アベノミクスと精神医療問題は大いに関係している。
精神医療に対する時代の要請は、成長を前提とした資本主義における生産システムが前提となっている。
このシステムが変われば、病気そのものの定義も変わるのだ。
海外のオルタナティブ団体が、効率化や過度の役割分担に消極的な態度を取っているのはこの理由による。
精神医療の被害を追及していくと、自然に、自給自足や地産地消を目指す人々や原発反対派と繋がっていく理由も説明がつく。

あるベテランの精神科医は、製薬企業(ビッグファーマ)がある限り、この問題は解決しないと言った。
状況が絶望的なことには同意する。だが、希望が無いわけではない。
・そもそも、金融資本主義、大量生産、大量消費社会は限界に来ている。
・最後の勝ち組が、製薬企業と医療界であり、成長神話の最後のプレーヤーであること。
・それを支えるための政府の財政支出も限界であることだ。これ以上の医療化は不可能である。
そして何より、ここ20年くらいの精神医療の隆盛は、かつての大人しい統合失調症患者や家族ではなくて、私のようなもともと精神医療に縁のなかった層にまで利権を広げたことにある。我々は大人しくない。

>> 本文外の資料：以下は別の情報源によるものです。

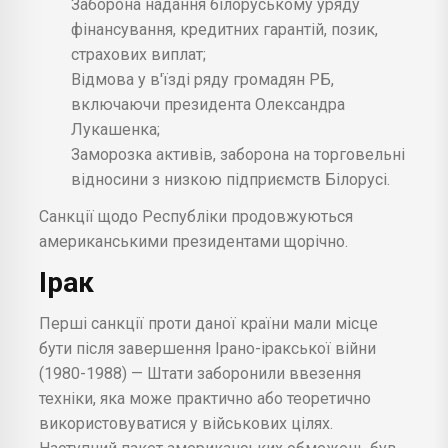
Заборона надання білоруському уряду
фінансування, кредитних гарантій, позик,
страхових виплат;
Відмова у в'їзді ряду громадян РБ,
включаючи президента Олександра
Лукашенка;
Заморозка активів, заборона на торговельні
відносини з низкою підприємств Білорусі.
Санкції щодо Республіки продовжуються
американськими президентами щорічно.
Ірак
Перші санкції проти даної країни мали місце
бути після завершення Ірано-іракської війни
(1980-1988) — Штати заборонили ввезення
техніки, яка може практично або теоретично
використовуватися у військових цілях.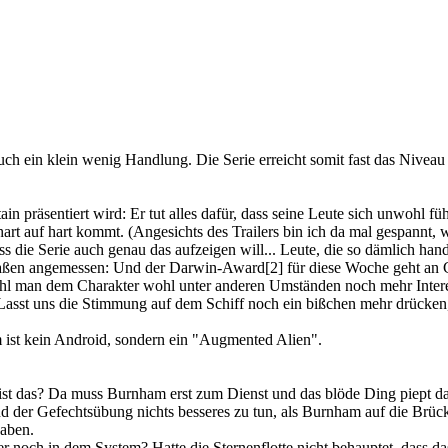
 auch ein klein wenig Handlung. Die Serie erreicht somit fast das Nivea
n präsentiert wird: Er tut alles dafür, dass seine Leute sich unwohl füh
art auf hart kommt. (Angesichts des Trailers bin ich da mal gespannt, wie
ass die Serie auch genau das aufzeigen will... Leute, die so dämlich
aßen angemessen: Und der Darwin-Award[2] für diese Woche geht an
wohl man dem Charakter wohl unter anderen Umständen noch mehr Interes
 "Lasst uns die Stimmung auf dem Schiff noch ein bißchen mehr drücke
m ist kein Android, sondern ein "Augmented Alien".
g ist das? Da muss Burnham erst zum Dienst und das blöde Ding piept da
 der Gefechtsübung nichts besseres zu tun, als Burnham auf die Brück
haben.
och in dem System? Hatte die Sternenflotte nicht behauptet, dass das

もともと、脆弱な根拠しか持たない精神医学は、この層を説得するだけの力は無い。
まさに砂上の楼閣なのだ。どこをどう検証したって、我々の方が正論である。我々の口を封じる方法は権威による罵倒しかない。
地方のある福祉職が、利用者の薬漬けを批判し、その担当精神科医との面談に私の同席を希望した。
その返答は、「医師でもない人の話を、なんで私が聞かねばならない」である。

名前が伝わっているから、ここにちゃんと書いておこうと思う。
あなたのやってる薬漬け医療は、人の人生を奪う、立派な人権侵害である。